— About this exercise —
What is needed here is an exact transcription of all the entries.

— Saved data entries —
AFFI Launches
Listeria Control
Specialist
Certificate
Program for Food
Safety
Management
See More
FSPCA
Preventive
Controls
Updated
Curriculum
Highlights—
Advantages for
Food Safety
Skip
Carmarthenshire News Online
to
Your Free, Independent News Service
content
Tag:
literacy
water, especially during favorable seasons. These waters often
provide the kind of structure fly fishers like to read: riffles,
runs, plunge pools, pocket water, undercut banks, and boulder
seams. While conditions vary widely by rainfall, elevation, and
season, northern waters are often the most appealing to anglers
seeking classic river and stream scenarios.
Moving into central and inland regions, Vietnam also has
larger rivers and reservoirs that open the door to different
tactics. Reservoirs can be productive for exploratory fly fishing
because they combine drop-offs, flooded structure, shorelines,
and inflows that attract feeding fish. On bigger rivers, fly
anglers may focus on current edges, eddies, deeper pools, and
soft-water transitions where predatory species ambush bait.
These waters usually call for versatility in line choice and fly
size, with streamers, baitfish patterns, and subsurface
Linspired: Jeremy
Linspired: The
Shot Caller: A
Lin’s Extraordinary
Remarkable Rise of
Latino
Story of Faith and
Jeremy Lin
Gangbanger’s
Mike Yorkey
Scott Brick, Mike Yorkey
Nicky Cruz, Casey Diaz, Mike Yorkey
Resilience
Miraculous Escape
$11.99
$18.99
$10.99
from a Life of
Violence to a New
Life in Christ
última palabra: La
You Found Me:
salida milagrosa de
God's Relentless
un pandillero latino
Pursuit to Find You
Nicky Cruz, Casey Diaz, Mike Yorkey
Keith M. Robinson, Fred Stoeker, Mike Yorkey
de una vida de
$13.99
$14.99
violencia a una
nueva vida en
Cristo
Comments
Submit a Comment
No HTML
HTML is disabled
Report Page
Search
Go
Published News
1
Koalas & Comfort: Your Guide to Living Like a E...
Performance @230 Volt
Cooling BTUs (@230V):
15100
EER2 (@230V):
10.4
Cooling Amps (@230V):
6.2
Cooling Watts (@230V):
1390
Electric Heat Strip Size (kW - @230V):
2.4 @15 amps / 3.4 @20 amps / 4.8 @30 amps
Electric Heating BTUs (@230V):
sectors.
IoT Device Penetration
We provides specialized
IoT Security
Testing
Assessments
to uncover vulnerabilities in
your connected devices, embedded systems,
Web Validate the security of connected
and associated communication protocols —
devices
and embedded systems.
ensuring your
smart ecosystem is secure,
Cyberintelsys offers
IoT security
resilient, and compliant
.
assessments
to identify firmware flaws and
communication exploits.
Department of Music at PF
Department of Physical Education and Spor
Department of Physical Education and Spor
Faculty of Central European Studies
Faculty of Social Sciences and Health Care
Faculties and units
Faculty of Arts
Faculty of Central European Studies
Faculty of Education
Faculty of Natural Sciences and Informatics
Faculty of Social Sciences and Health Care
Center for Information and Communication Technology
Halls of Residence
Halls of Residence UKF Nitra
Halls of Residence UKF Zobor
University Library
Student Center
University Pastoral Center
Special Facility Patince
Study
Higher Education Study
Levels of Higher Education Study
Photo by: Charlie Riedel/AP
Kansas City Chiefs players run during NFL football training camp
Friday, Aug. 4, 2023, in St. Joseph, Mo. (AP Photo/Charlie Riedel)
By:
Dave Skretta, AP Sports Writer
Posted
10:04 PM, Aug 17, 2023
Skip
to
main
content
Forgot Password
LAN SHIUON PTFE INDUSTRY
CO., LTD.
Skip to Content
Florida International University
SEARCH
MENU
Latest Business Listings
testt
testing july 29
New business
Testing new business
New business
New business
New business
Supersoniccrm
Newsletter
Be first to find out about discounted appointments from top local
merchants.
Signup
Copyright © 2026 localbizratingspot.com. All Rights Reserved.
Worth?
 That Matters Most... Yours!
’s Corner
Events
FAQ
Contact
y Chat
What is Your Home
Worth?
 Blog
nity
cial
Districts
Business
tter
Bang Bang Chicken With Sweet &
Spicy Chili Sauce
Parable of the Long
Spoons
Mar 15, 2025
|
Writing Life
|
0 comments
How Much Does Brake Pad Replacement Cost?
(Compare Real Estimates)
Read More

— Solution to this problem —
AFFI Launches
Listeria Control
Specialist
Certificate
Program for Food
Safety
Management
See More
FSPCA
Preventive
Controls
Updated
Curriculum
Highlights—
Advantages for
Food Safety
Skip
Carmarthenshire News Online
to
Your Free, Independent News Service
content
Tag:
literacy
water, especially during favorable seasons. These waters often
provide the kind of structure fly fishers like to read: riffles,
runs, plunge pools, pocket water, undercut banks, and boulder
seams. While conditions vary widely by rainfall, elevation, and
season, northern waters are often the most appealing to anglers
seeking classic river and stream scenarios.
Moving into central and inland regions, Vietnam also has
larger rivers and reservoirs that open the door to different
tactics. Reservoirs can be productive for exploratory fly fishing
because they combine drop-offs, flooded structure, shorelines,
and inflows that attract feeding fish. On bigger rivers, fly
anglers may focus on current edges, eddies, deeper pools, and
soft-water transitions where predatory species ambush bait.
These waters usually call for versatility in line choice and fly
size, with streamers, baitfish patterns, and subsurface
Linspired: Jeremy
Linspired: The
Shot Caller: A
Lin’s Extraordinary
Remarkable Rise of
Latino
Story of Faith and
Jeremy Lin
Gangbanger’s
Mike Yorkey
Scott Brick, Mike Yorkey
Nicky Cruz, Casey Diaz, Mike Yorkey
Resilience
Miraculous Escape
$11.99
$18.99
$10.99
from a Life of
Violence to a New
Life in Christ
última palabra: La
You Found Me:
salida milagrosa de
God's Relentless
un pandillero latino
Pursuit to Find You
Nicky Cruz, Casey Diaz, Mike Yorkey
Keith M. Robinson, Fred Stoeker, Mike Yorkey
de una vida de
$13.99
$14.99
violencia a una
nueva vida en
Cristo
Comments
Submit a Comment
No HTML
HTML is disabled
Report Page
Search
Go
Published News
1
Koalas & Comfort: Your Guide to Living Like a E...
Performance @230 Volt
Cooling BTUs (@230V):
15100
EER2 (@230V):
10.4
Cooling Amps (@230V):
6.2
Cooling Watts (@230V):
1390
Electric Heat Strip Size (kW - @230V):
2.4 @15 amps / 3.4 @20 amps / 4.8 @30 amps
Electric Heating BTUs (@230V):
sectors.
IoT Device Penetration
We provides specialized
IoT Security
Testing
Assessments
to uncover vulnerabilities in
your connected devices, embedded systems,
Web Validate the security of connected
and associated communication protocols —
devices
and embedded systems.
ensuring your
smart ecosystem is secure,
Cyberintelsys offers
IoT security
resilient, and compliant
.
assessments
to identify firmware flaws and
communication exploits.
Department of Music at PF
Department of Physical Education and Spor
Department of Physical Education and Spor
Faculty of Central European Studies
Faculty of Social Sciences and Health Care
Faculties and units
Faculty of Arts
Faculty of Central European Studies
Faculty of Education
Faculty of Natural Sciences and Informatics
Faculty of Social Sciences and Health Care
Center for Information and Communication Technology
Halls of Residence
Halls of Residence UKF Nitra
Halls of Residence UKF Zobor
University Library
Student Center
University Pastoral Center
Special Facility Patince
Study
Higher Education Study
Levels of Higher Education Study
Photo by: Charlie Riedel/AP
Kansas City Chiefs players run during NFL football training camp
Friday, Aug. 4, 2023, in St. Joseph, Mo. (AP Photo/Charlie Riedel)
By:
Dave Skretta, AP Sports Writer
Posted
10:04 PM, Aug 17, 2023
Skip
to
main
content
Forgot Password
LAN SHIUON PTFE INDUSTRY
CO., LTD.
Skip to Content
Florida International University
SEARCH
MENU
Latest Business Listings
testt
testing july 29
New business
Testing new business
New business
New business
New business
Supersoniccrm
Newsletter
Be first to find out about discounted appointments from top local
merchants.
Signup
Copyright © 2026 localbizratingspot.com. All Rights Reserved.
Worth?
 That Matters Most... Yours!
’s Corner
Events
FAQ
Contact
y Chat
What is Your Home
Worth?
 Blog
nity
cial
Districts
Business
tter
Bang Bang Chicken With Sweet &
Spicy Chili Sauce
Parable of the Long
Spoons
Mar 15, 2025
|
Writing Life
|
0 comments
How Much Does Brake Pad Replacement Cost?
(Compare Real Estimates)
Read More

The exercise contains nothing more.